[Quiz items based on charts]
*** Block opens ***
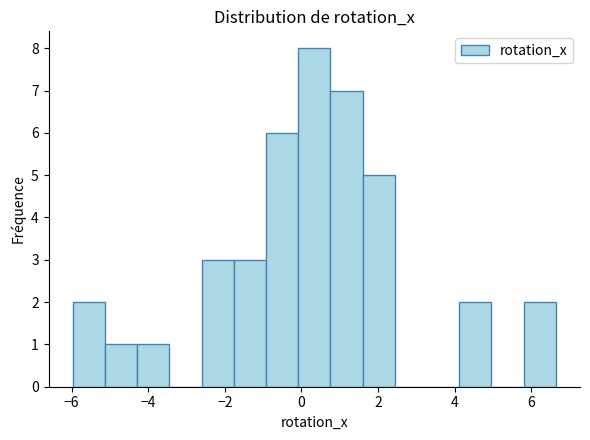

Reading left to right, list every bar in this chart as the range it spans on the x-axis followed by its height. Neither the bar edges nor the heights are printed on the chart, so give them approximately, as read against the axes.

-6.0 to -5.2: 2
-5.2 to -4.2: 1
-4.2 to -3.4: 1
-3.4 to -2.6: 0
-2.6 to -1.8: 3
-1.8 to -1.0: 3
-1.0 to 0.0: 6
0.0 to 0.8: 8
0.8 to 1.6: 7
1.6 to 2.4: 5
2.4 to 3.2: 0
3.2 to 4.2: 0
4.2 to 5.0: 2
5.0 to 5.8: 0
5.8 to 6.6: 2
*** Block closes ***
Activity: Copy every row above word for word, omitting the pictures.

Response:
Reading left to right, list every bar in this chart as the range it spans on the x-axis followed by its height. Neither the bar edges nor the heights are printed on the chart, so give them approximately, as read against the axes.

-6.0 to -5.2: 2
-5.2 to -4.2: 1
-4.2 to -3.4: 1
-3.4 to -2.6: 0
-2.6 to -1.8: 3
-1.8 to -1.0: 3
-1.0 to 0.0: 6
0.0 to 0.8: 8
0.8 to 1.6: 7
1.6 to 2.4: 5
2.4 to 3.2: 0
3.2 to 4.2: 0
4.2 to 5.0: 2
5.0 to 5.8: 0
5.8 to 6.6: 2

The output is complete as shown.